**Problem 1**
Answer these from the review of Markel's book on disease and immigration:
(a) Which diseases does Markel tell the stories of?
(b) Where were the Haitians with AIDS held behind barbed wire?
(c) Between which two cities were the typhus immigration and sanitation procedures set up?
**Problem 2**
Update the review of Markel's book on disease and immigration by rewriting it from "The other story" up to and including "lice) was horrible.", with "day laborers" replaced by "workers".
**Problem 3**
Go on with the review of Markel's book on disease and immigration from where it stops.

**Source text**

------------------------------

What I got was even more interesting, and heart-breaking.

Markel tells the stories of Tuberculosis, Bubonic Plague, Trachoma, Typhus, AIDS and Cholera all through the lens of the immigrant experience.

The two stories that really hit me were the story of Haitians with AIDS caught behind barbed wire at Guantanamo Bay. As Markel details the ways the virus destroys cells from within, forcing host cells to continue replicating the virus making the host susceptible to other diseases, he juxtaposes those images with the story of one Haitian man and the horrible conditions he was forced to endure.

The other story that hit me was Typhus and the immigration and sanitation procedures set up along the Mexican-US Border between Ciudad Juarez and El Paso. Describing the bath mixture of gasoline, kerosene, etc that day laborers were enforced to endure just to cross the border (to kill typhus-bearing lice) was horrible.

------------------------------

**Extracted entries**
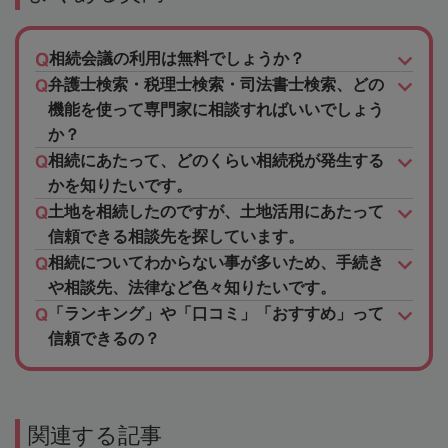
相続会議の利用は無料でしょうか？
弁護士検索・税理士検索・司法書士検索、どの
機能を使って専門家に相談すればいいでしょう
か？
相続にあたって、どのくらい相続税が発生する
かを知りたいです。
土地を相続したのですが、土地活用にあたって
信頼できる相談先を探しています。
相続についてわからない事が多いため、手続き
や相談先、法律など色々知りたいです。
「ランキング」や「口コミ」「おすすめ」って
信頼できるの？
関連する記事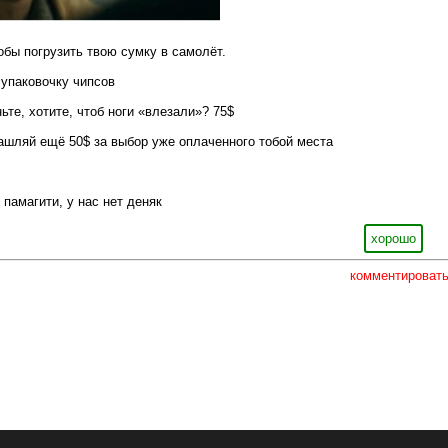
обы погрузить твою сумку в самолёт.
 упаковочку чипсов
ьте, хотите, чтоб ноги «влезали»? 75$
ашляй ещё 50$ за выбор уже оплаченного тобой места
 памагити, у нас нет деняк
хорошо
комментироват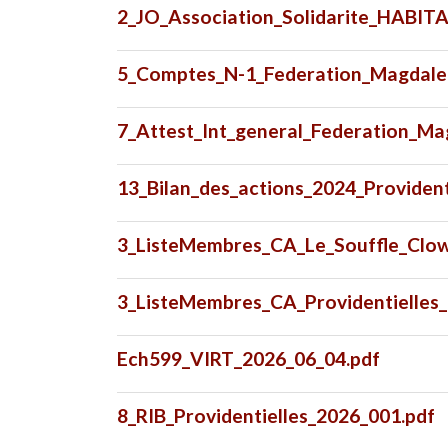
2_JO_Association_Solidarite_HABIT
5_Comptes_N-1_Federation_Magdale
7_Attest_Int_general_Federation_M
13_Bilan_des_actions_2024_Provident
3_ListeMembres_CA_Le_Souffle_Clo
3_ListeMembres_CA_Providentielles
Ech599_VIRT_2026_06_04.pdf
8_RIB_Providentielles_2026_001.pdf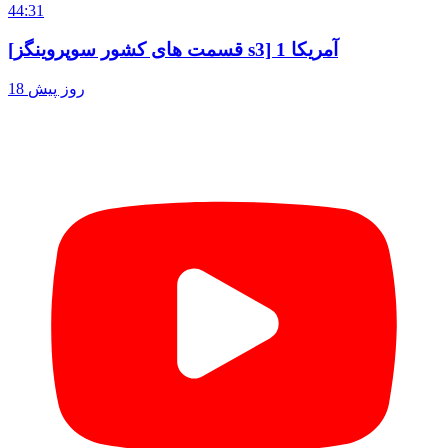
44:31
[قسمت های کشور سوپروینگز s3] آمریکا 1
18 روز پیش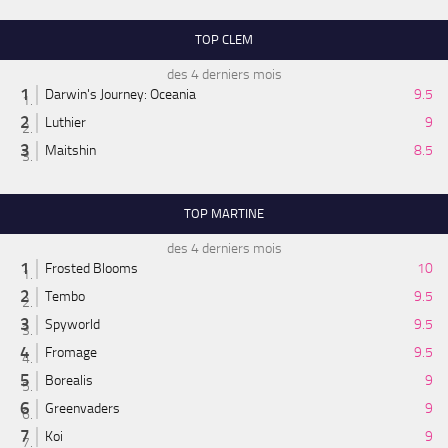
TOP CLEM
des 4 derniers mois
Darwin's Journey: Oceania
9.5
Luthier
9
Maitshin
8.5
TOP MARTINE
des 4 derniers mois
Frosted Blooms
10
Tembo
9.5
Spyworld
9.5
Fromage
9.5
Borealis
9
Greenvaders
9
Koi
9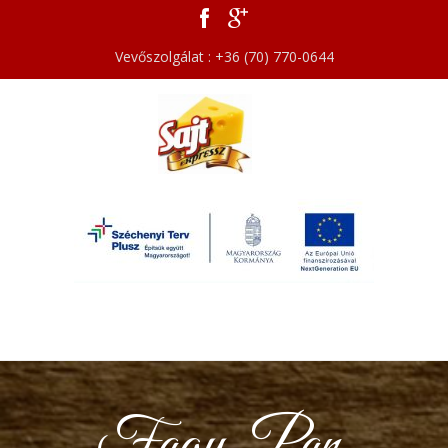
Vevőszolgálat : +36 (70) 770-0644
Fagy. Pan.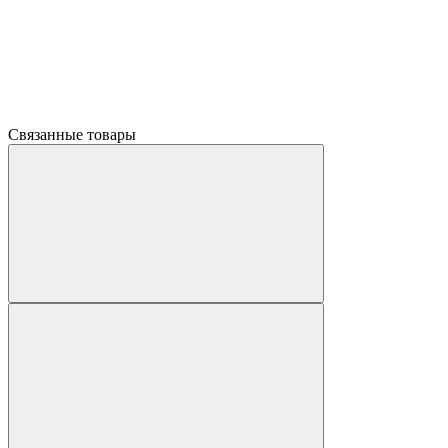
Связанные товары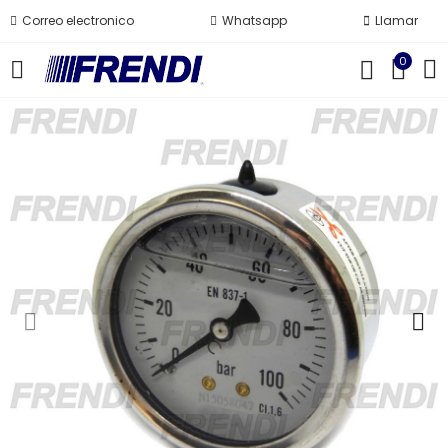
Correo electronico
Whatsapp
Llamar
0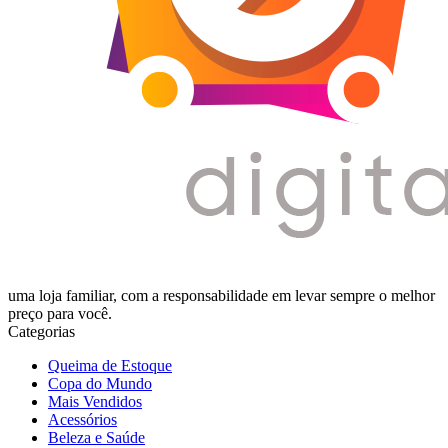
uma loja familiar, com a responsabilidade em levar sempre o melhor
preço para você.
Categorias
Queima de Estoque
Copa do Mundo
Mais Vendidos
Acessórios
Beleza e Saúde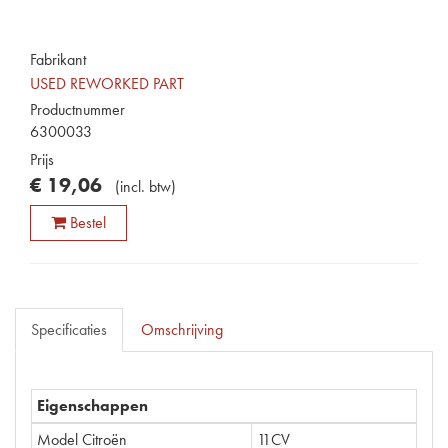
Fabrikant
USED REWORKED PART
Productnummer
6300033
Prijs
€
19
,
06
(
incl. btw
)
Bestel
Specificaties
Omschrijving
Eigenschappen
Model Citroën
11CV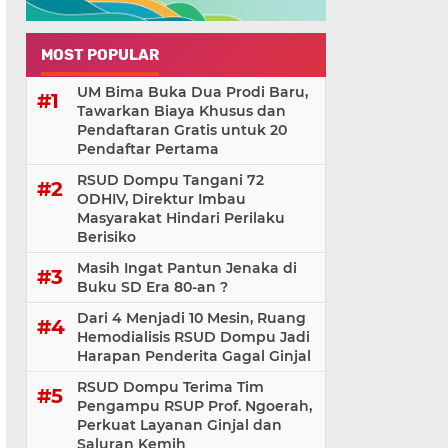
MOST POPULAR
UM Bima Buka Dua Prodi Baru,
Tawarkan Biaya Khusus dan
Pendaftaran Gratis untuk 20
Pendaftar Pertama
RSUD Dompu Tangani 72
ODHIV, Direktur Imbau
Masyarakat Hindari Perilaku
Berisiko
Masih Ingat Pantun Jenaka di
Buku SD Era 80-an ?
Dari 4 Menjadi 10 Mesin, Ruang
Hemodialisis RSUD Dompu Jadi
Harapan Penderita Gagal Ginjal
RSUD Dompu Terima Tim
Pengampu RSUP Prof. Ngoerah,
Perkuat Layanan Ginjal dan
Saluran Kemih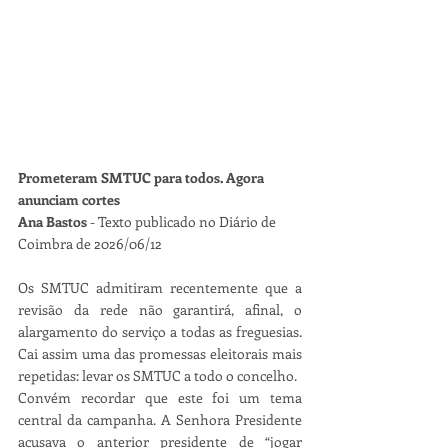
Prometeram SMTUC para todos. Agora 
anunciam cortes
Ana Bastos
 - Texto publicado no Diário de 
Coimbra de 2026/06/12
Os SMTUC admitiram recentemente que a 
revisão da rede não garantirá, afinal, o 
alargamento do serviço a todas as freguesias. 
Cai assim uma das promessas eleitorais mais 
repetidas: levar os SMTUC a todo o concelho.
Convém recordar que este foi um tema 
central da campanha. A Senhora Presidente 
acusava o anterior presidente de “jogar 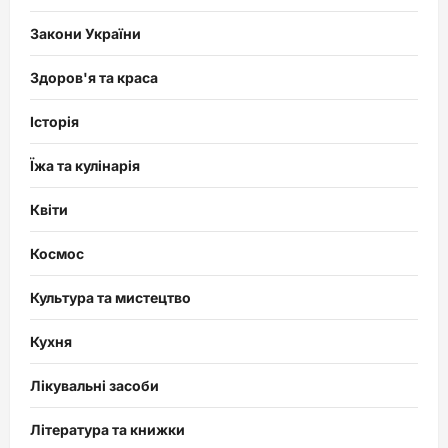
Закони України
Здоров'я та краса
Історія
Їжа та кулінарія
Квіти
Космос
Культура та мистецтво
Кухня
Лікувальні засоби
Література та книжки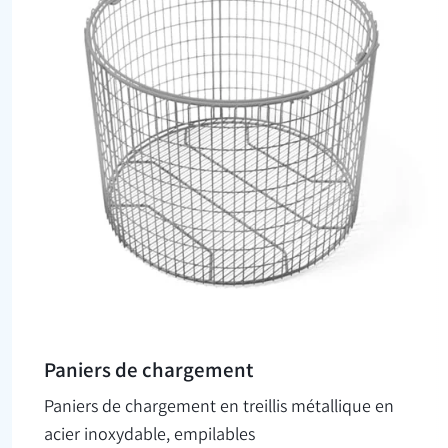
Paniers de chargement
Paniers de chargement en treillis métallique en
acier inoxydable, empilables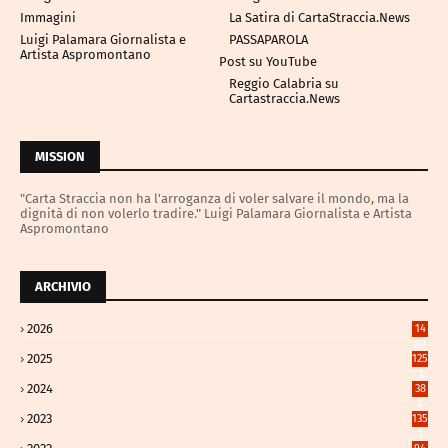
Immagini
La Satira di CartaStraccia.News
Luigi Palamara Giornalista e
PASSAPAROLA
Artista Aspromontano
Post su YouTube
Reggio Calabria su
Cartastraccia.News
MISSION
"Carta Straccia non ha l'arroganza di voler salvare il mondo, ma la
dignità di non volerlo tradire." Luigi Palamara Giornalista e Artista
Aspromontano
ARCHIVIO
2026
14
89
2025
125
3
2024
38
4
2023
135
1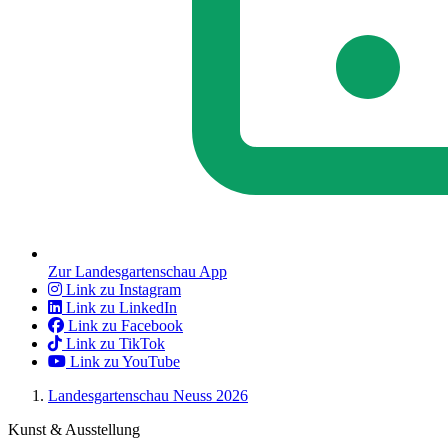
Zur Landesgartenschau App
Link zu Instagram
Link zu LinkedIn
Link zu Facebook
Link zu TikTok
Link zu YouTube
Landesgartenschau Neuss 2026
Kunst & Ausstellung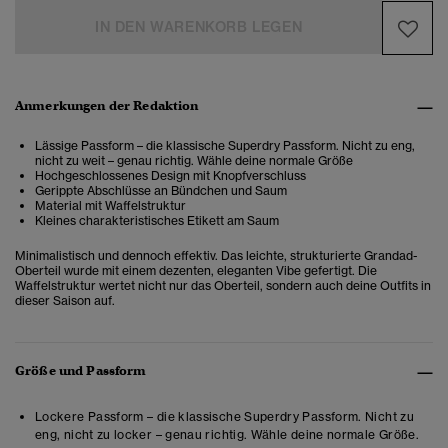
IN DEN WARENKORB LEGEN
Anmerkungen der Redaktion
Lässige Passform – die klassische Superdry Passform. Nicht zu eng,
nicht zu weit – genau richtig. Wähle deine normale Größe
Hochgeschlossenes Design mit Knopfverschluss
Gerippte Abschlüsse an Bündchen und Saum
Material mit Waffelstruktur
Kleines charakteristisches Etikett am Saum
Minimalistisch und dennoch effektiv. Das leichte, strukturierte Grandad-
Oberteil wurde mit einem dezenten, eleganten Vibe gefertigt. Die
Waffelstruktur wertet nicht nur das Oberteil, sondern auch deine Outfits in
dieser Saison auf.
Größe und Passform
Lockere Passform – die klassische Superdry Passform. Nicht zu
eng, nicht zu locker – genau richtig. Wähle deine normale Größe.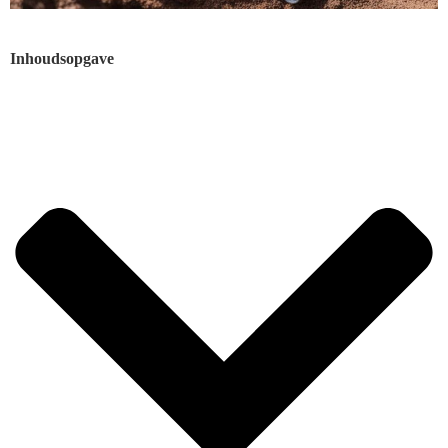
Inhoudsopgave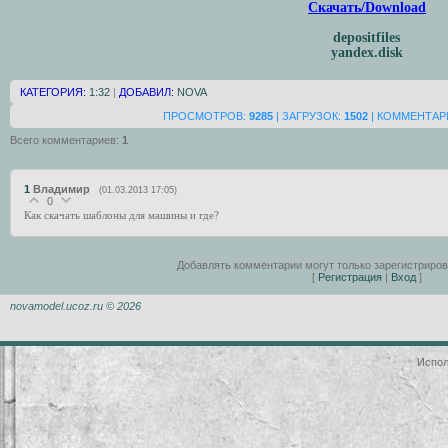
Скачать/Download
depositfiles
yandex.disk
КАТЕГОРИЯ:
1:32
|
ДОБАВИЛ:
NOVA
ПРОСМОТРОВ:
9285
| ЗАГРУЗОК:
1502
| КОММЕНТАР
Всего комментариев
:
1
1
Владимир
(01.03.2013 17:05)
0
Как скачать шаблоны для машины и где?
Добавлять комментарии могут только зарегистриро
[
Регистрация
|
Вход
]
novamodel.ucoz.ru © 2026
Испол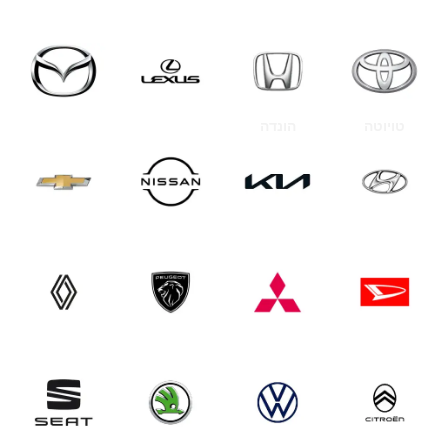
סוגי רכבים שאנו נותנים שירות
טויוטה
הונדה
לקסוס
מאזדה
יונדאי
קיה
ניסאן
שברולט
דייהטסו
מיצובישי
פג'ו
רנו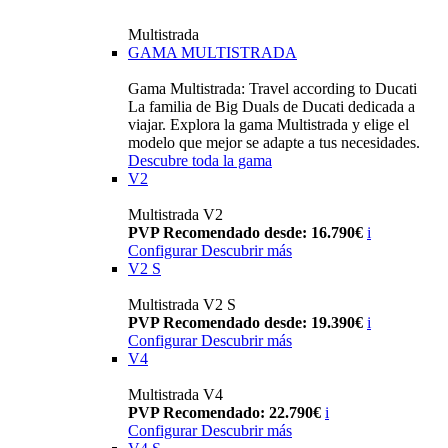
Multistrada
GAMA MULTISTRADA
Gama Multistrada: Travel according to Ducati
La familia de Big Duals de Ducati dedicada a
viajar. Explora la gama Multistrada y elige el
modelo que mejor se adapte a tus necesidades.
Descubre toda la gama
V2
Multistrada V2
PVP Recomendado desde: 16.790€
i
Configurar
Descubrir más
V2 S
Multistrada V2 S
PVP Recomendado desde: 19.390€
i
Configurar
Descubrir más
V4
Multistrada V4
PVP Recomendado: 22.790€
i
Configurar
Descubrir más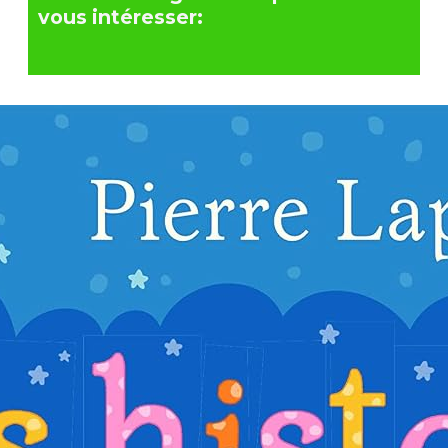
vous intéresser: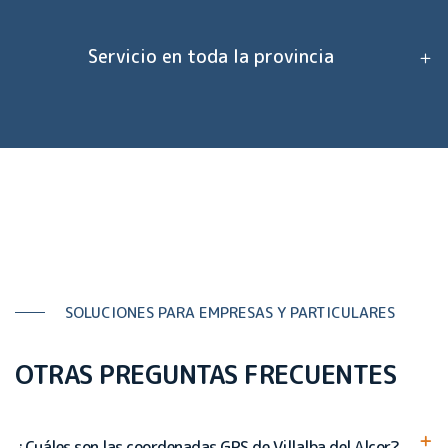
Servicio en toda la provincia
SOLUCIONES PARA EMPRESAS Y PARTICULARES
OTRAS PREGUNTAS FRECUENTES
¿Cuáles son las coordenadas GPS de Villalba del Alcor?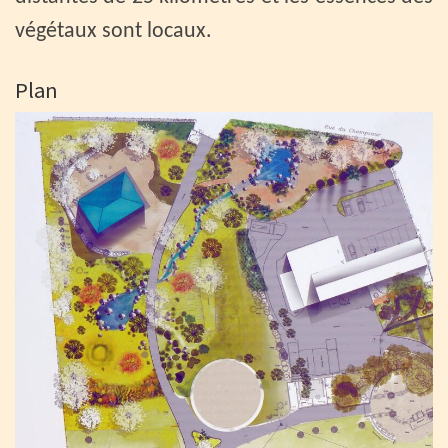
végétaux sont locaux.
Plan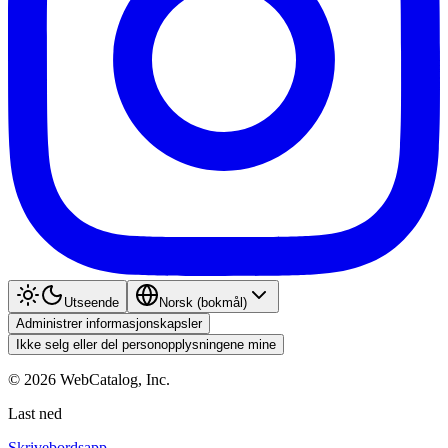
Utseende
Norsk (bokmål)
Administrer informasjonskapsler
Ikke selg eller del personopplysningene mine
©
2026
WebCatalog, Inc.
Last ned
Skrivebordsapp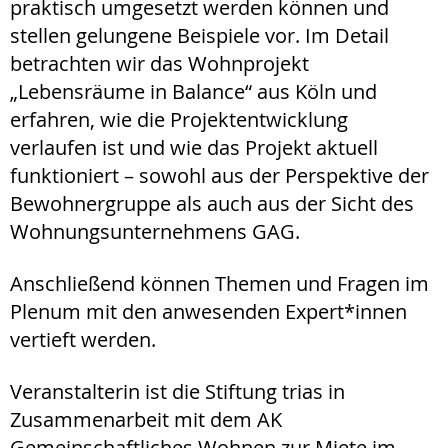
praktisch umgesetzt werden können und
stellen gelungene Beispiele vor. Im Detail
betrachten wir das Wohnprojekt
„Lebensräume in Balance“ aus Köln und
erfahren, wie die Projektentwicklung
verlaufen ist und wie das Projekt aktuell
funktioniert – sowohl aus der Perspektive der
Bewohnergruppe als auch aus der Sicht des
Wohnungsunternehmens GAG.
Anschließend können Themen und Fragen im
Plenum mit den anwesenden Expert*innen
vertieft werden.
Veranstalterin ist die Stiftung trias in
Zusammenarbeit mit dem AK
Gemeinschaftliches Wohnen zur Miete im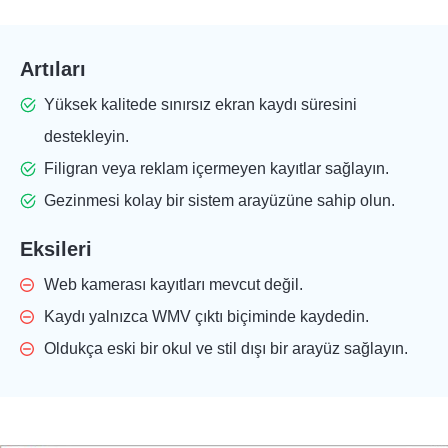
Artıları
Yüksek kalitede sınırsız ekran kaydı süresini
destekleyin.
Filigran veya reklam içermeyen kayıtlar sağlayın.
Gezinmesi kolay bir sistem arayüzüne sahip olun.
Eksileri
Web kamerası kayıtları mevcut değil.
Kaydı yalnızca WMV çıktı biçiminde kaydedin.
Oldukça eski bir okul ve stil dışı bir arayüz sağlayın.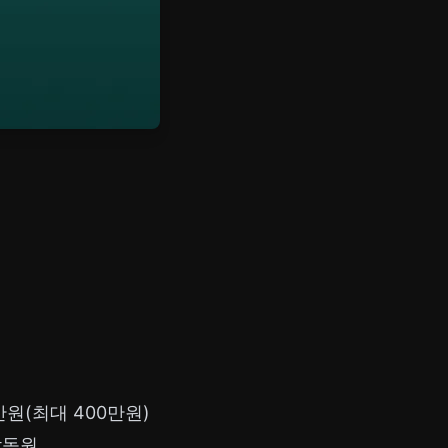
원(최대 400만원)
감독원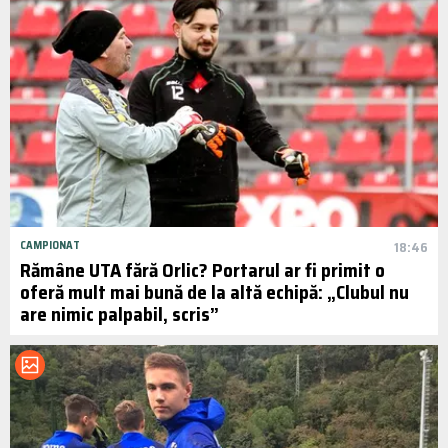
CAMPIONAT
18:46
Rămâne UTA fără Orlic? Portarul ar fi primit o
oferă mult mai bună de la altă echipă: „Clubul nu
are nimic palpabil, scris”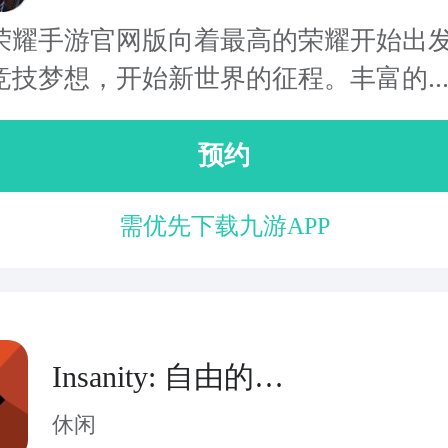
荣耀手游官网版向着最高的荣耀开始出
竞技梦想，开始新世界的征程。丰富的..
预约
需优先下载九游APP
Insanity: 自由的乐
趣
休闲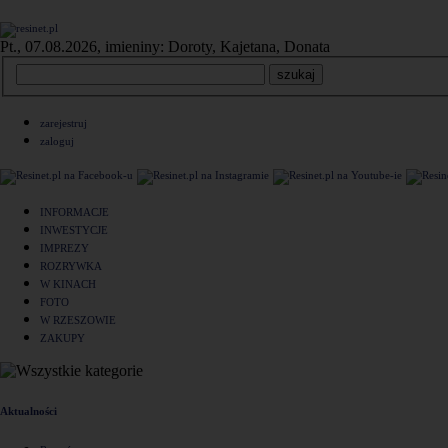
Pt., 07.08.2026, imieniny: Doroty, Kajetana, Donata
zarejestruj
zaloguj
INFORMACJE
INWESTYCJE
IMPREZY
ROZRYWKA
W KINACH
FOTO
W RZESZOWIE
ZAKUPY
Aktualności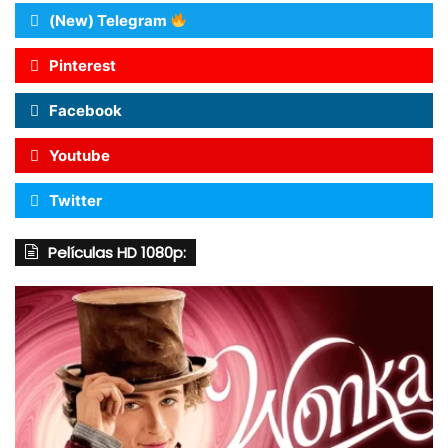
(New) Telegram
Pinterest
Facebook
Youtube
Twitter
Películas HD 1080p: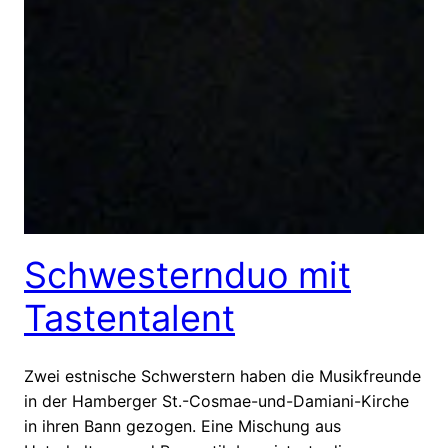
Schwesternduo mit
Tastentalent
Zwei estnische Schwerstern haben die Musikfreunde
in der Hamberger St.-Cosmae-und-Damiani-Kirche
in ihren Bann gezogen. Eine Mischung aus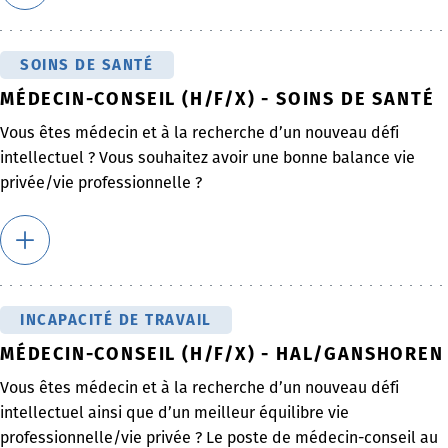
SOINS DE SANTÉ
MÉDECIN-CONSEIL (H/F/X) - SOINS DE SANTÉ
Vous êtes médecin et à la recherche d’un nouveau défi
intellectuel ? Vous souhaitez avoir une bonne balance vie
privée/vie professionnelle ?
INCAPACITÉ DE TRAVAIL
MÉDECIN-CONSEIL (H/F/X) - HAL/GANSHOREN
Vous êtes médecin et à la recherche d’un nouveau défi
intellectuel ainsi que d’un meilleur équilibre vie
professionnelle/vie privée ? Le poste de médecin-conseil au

------------------------------

**Answer space 1**
(a) Tuberculosis, Bubonic Plague, Trachoma, Typhus, AIDS and Cholera.
(b) Guantanamo Bay.
(c) Ciudad Juarez and El Paso.

**Answer space 2**
The other story that hit me was Typhus and the immigration and sanitation procedures set up along the Mexican-US Border between Ciudad Juarez and El Paso. Describing the bath mixture of gasoline, kerosene, etc that workers were enforced to endure just to cross the border (to kill typhus-bearing lice) was horrible.

**Answer space 3**
So, in reality, this book taught me more about how race and prejudice contribute to questionable decisions about health care and public health more than it taught me about the science of the diseases themselves.

Very readable and engaging for me, a non-scientist, if difficult to read sometimes (not due to writing, but due to the nature of how the U.S. government has forced immigrants into quarantines and denied them needed healthcare or prevented them from entering the U.S. all in the name of public health). There were very few "happy" endings for the individuals in this book Markel chose as the "human face" for each disease.